■ DOCUMENT PASSAGE
################

Count one against him. This is the point at which my righteous, good-citizen face started burning with blunted rage. Lousy kid. Should I say something? Should I not say something? He was a honky, I was a honky, so I could wag my bony 41-year-old finger at him without feeling like an imperialist pig.

Then out from his pocket came the stickers. You’ve seen these. They’re about the size of the “Hello, My Name Is” stickers but they’re blank and kids put their graffiti tags on them, then stick them here and there. It’s like Tagging Lite, I guess, because it’s easier to slap those stickers around than to do a full-on tagging, which I’ve also witnessed on the bus and been pissed off by.

Boom. Up goes sticker number one on the plexiglass partition. I’ve seen “good” tags (dramatic, clever, containing visual puns, photogenic, inventive) and I’ve seen lousy ones, and boy was this one lousy. Just your bog-standard ugly jumble of black letters.

He scanned around behind him – not alertly, not foxily, just roundly and dumbly, the way a drunk looks at the ground before taking his next step. Maybe he was drunk. Maybe it hadn’t just been soda in his dropped-in-the-stairwell soda.

I looked around, too. Was anyone noticing this? Was anyone seeing this? Did anyone give a damn? It was the warm Saturday of Pride Weekend, and the bus was stuffed with earbudded hipsters behind grasshopper-eye sunglasses, their maws full of slopping bubble gum and lip studs. If they did notice this kid demeaning their public services, either they’d tell themselves it was all harmless fun, or wouldn’t want to risk being perceived as uptight by speaking up.

Or, certain Facebook exchanges have led me to believe, in fact they cared a lot but lacked the sort of script for what to say to a wayward younger peer.

Boom. Up went sticker number two. Same pointless tag, same braindead expression on the kid’s face.

Ah shit, Jen, you’re going to say something, aren’t you? You’re not going to be able to stop yourself, are you? It’s probably going to fuck up your whole weekend too, as you quarterback the incident again and again in your mind and ask yourself what you could have done differently, or tell yourself you just should’ve kept your big mouth shut. Dammit, why is this stuff always up to me? Why can’t anyone else be the Culture Cop for a change? Sometimes I think someone needs to slip me a random mickey every now and again, it’d give me a much-needed mental vacation from caring too much.

I reached over and poked him in the XXL t-shirted ribs. It took a few pokes to even get his attention. He removed his earbuds in slow motion.

Messed up.

“Hey,” I said, “don’t do that. Stop doing that. It’s ugly.”

################

■ STORED DATA
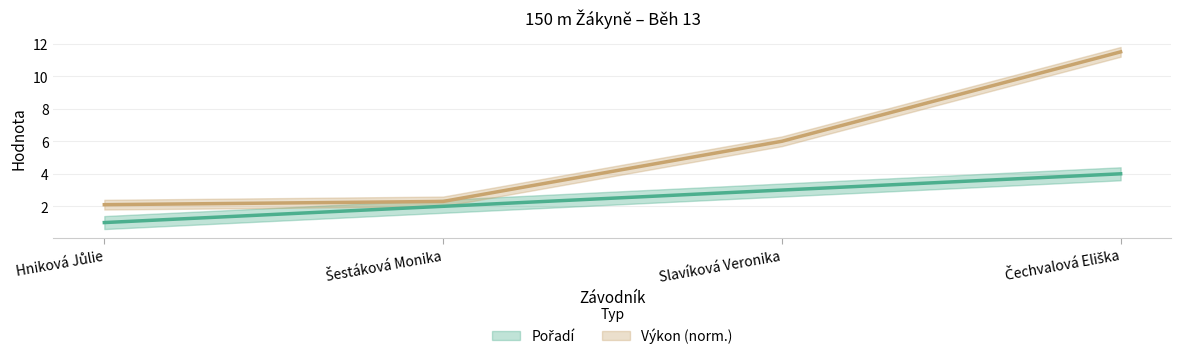

Where does the Pořadí series first go above 3?

Čechvalová Eliška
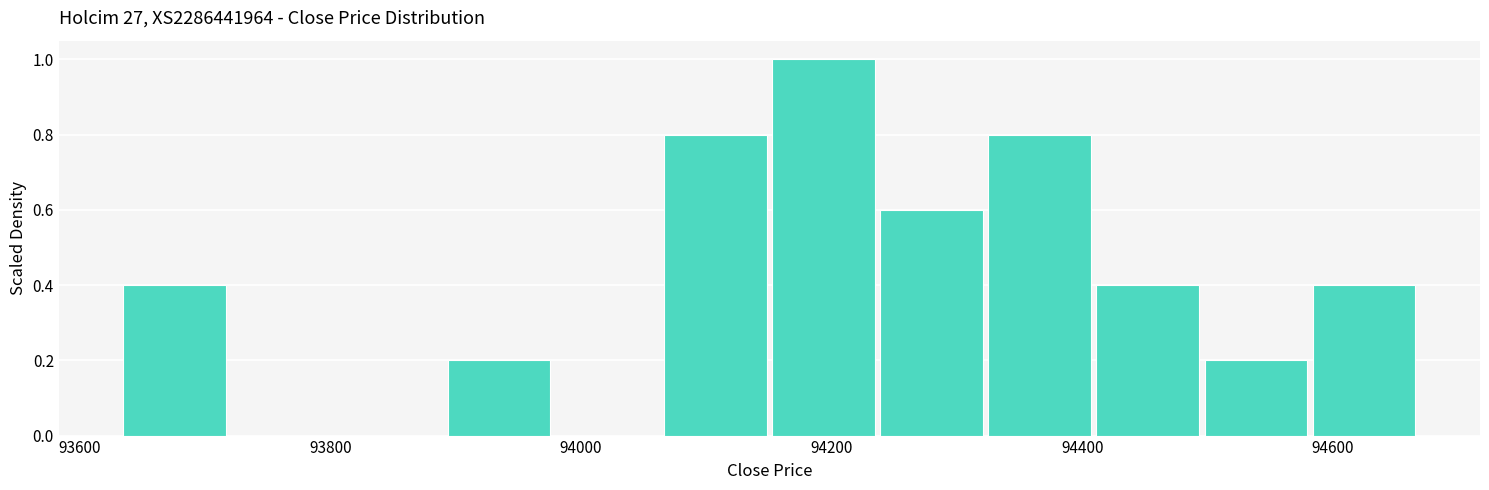

Reading left to right, transcribe this chart: for each bar, give the range it covers on the x-axis and its height. Neither the bar edges nor the heights are printed on the chart, so give them approximately, as read against the axes.

93640 to 93720: 0.4
93720 to 93800: 0
93800 to 93900: 0
93900 to 93980: 0.2
93980 to 94060: 0
94060 to 94160: 0.8
94160 to 94240: 1.0
94240 to 94320: 0.6
94320 to 94420: 0.8
94420 to 94500: 0.4
94500 to 94580: 0.2
94580 to 94680: 0.4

################

■ REQUIRED WORK
(1) In the bus passage, why does the narrator call the graffiti stickers "Tagging Lite"? Answer in one to three sentences.
(2) Translate this sentence from the bus passage into Spanish: "It took a few pokes to even get his attention."
(3) Extend the bus passage from its last line, keeping the narrator's voice.

■ EXPECTED RESULTS
(1) The narrator calls them "Tagging Lite" because it's easier to slap those stickers around than to do a full-on tagging.

(2) Hicieron falta unos cuantos toques para siquiera llamar su atención.

(3)
Sneer, roll of the eyes. My first from a teenager, as a non-teenager! Yay! Now I’m a grown-up!

“Come on,” he drawled.

But he stopped. For a while. Then sticker number three went up on some relatively low-visibility piece of railing. Was that a compromise? Now that I’d done my snickety thing he had to do one more to prove I had no power over him.

The bus, almost at my destination, waited for what seemed like ten minutes at the junction of Upper Market and 18th Street, right before the 33’s treacherous hairpin turn into the Castro. I was still burning all over from fright and rage. Is that why I do this crazy shit? For the adrenaline rush?

But don’t-give-a-shit kids are probably so rarely and randomly scolded by the public, people like me seem to them like oddities, earnest psychotics amusing themselves in mysterious ways, or time travelers groping for a keyhole back into some hoary mist of Avalon.

I stared hard at him. He never looked at me, but plainly knew I was looking.

At long last the bus opened its doors to my stop, and as I stepped down and out, I couldn’t resist picking his discarded soda back up off the ground and brandishing it in his face before the bus doors snapped shut.

“And pick up your damn trash, too!” I snarled. But, with his earbuds back in, he must have seen me as some mouthing female sea monster below him, nipping at the shore of his lysergic little island. His eyes were dead, flat, unabsorbing.

So did I do any good? Did my anger vent make him think? Did any hipsters dig my direct action and get a script for future Lousy Kid interventions?

Let’s be clear: my feelings about graffiti and vandalism are complex.

In March 2003, on the eve of the Iraq War, I got laid off from my umpteenth media job and decided to take a road trip to LA. On Venice Beach, I spied a colorful graffiti wall that was constantly being worked on, constantly in flux, and obviously an accepted part of the landscape there. An artist worked on either side as I snapped photos of the images and words evolving. With the freedom to take their time, the artists could apply a level of detail and creativity they couldn’t if they were just tagging on the fly. With the impending war in the background, freedom of speech issues were very much on my mind, and this wall gave me a revelation: graffiti is media for poor people.

Even if you’re just tagging, there is a kind of message there, which is, “Hello! I’m here! I’m me! I matter!” And who hasn’t wanted to say that?

Still and all, it upsets me to see kids so young engaging in tagging when it’s clear they’re not just being obnoxious but starting to make really poor decisions with their lives. When a gang of taggers leaps up and starts hitting an already-nearly-destroyed bus, I pick up heavily on their rite-of-passage adrenaline. As they shout and egg each other on, their brotherly bonding saddens and repulses me. I want to smack them or shake them: Don’t you care about anything?!

Then when I deduce why they don’t care about anything…I don’t know. I just wish someone at home had really shown them the way.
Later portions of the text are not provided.